_AVAILABLE DATA:_
Content starts

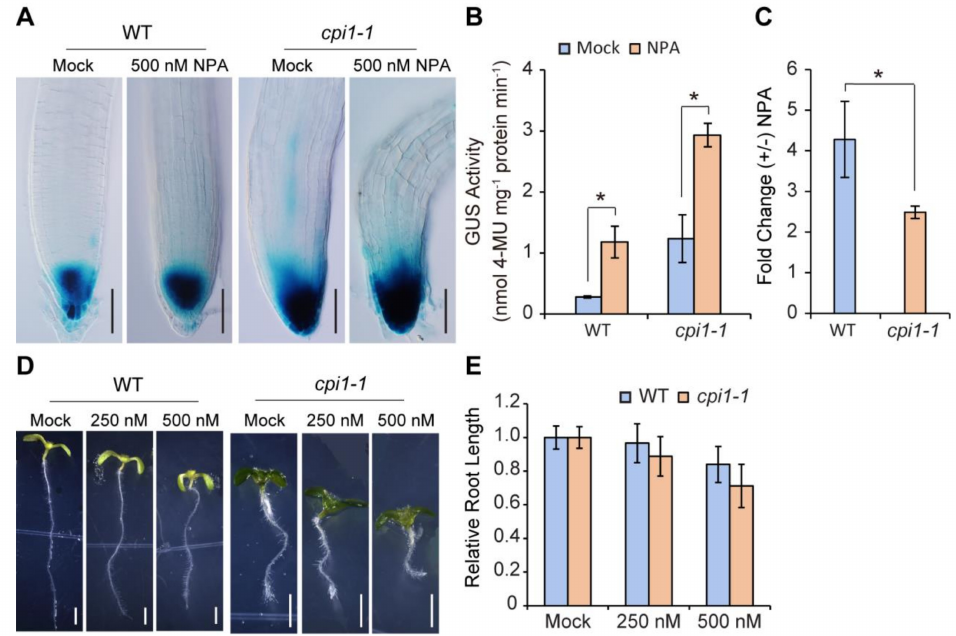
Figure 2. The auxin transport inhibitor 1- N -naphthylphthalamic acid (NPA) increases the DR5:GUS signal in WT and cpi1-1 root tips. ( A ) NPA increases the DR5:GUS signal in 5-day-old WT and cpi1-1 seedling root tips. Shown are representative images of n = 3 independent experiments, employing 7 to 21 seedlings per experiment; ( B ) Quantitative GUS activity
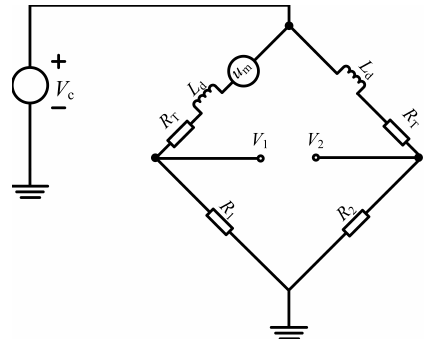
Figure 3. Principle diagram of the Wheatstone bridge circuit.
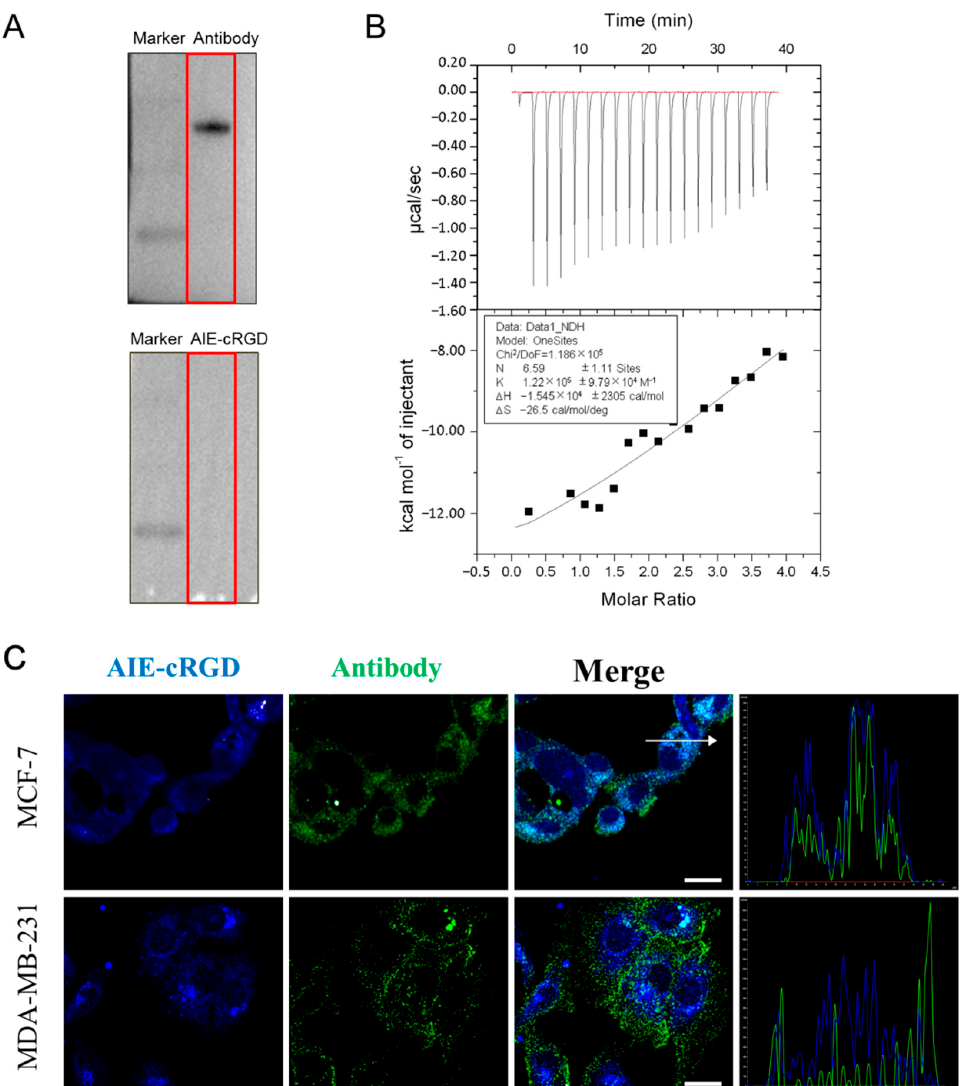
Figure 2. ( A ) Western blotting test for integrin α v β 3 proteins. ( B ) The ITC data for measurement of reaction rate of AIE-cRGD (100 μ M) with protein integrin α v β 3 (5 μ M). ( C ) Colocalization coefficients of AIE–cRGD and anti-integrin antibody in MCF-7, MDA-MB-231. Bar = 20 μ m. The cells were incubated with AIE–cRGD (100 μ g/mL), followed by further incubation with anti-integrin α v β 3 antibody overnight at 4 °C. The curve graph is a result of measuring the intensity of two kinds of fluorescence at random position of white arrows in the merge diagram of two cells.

Content ends

_TASK REQUIREMENTS:_
Output a faithful copy of the data, with each picture left out.

_FINAL ANSWER:_
Figure 2. The auxin transport inhibitor 1- N -naphthylphthalamic acid (NPA) increases the DR5:GUS signal in WT and cpi1-1 root tips. ( A ) NPA increases the DR5:GUS signal in 5-day-old WT and cpi1-1 seedling root tips. Shown are representative images of n = 3 independent experiments, employing 7 to 21 seedlings per experiment; ( B ) Quantitative GUS activity
Figure 3. Principle diagram of the Wheatstone bridge circuit.
Figure 2. ( A ) Western blotting test for integrin α v β 3 proteins. ( B ) The ITC data for measurement of reaction rate of AIE-cRGD (100 μ M) with protein integrin α v β 3 (5 μ M). ( C ) Colocalization coefficients of AIE–cRGD and anti-integrin antibody in MCF-7, MDA-MB-231. Bar = 20 μ m. The cells were incubated with AIE–cRGD (100 μ g/mL), followed by further incubation with anti-integrin α v β 3 antibody overnight at 4 °C. The curve graph is a result of measuring the intensity of two kinds of fluorescence at random position of white arrows in the merge diagram of two cells.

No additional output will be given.